● **Selected excerpt**:
Can undefined behavior that is explicitly specified occur in a consteval function without a diagnostic

Spun off of comments here

3 [intro.defs], 3.65 [defns.undef] says

Evaluation of a constant expression ([expr.const]) never exhibits behavior explicitly specified as undefined in [intro] through [cpp]

Though, reading through [expr.const] it's not obvious to me that every statement in an immediate function is defined as being a constant expression.

If code in a consteval function attempts behavior explicitly described as UB, can the compiler exhibit UB?

consteval void f() {
  int x;
  int y;
  &x - &y;  // UB allowed? or diagnostic required?
}

Solution

If code in a consteval function attempts behavior explicitly described as UB, can the compiler exhibit UB?

No.

We have two rules here:

A (top-level) call to a consteval function must be a constant expression (this rule has become more complicated to spell over the years, my fault, sorry).
No undefined behavior is allowed during constant evaluation (this one is explicitly ruled out - you're not allowed to evaluate "an operation that would have undefined behavior as specified in [intro] through [cpp], excluding [dcl.attr.assume]" ([expr.const]/5.8). This is one of a long list of things you're not allowed to do.

So when you call f(), that has to be a constant expression, which requires following all the rules in [expr.const]/5. Which the &x - &y in there violates. That f() fails to be a core constant expression is a mandatory diagnostic, because it's a consteval function. The program is ill-formed.

● **Entries shown**:
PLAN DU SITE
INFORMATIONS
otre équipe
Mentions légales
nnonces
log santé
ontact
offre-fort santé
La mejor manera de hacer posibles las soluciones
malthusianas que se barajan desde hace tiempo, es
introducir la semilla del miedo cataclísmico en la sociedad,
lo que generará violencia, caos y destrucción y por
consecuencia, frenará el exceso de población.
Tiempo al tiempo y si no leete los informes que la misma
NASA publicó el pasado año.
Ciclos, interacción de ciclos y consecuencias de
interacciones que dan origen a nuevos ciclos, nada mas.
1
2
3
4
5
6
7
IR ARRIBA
---
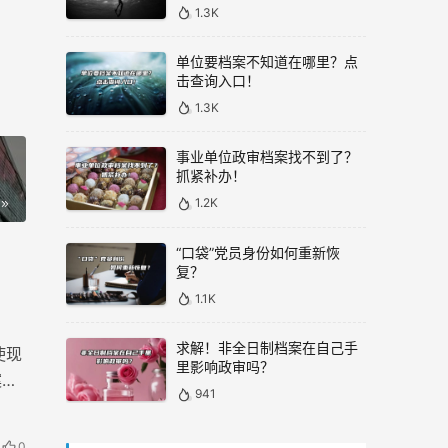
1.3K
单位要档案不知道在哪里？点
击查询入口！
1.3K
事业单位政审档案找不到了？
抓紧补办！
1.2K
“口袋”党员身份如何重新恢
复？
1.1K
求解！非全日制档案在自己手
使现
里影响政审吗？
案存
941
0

● **Complete the following**:
(a) In the consteval thread, which paragraph of [expr.const] does the answer cite for the rule against evaluating an operation with undefined behavior?
(b) Repeat the part of the consteval thread that starts with the words "We have two" and ends with "my fault, sorry).", word for word.

● **Numbered responses**:
(a) [expr.const]/5.8

(b)
We have two rules here:

A (top-level) call to a consteval function must be a constant expression (this rule has become more complicated to spell over the years, my fault, sorry).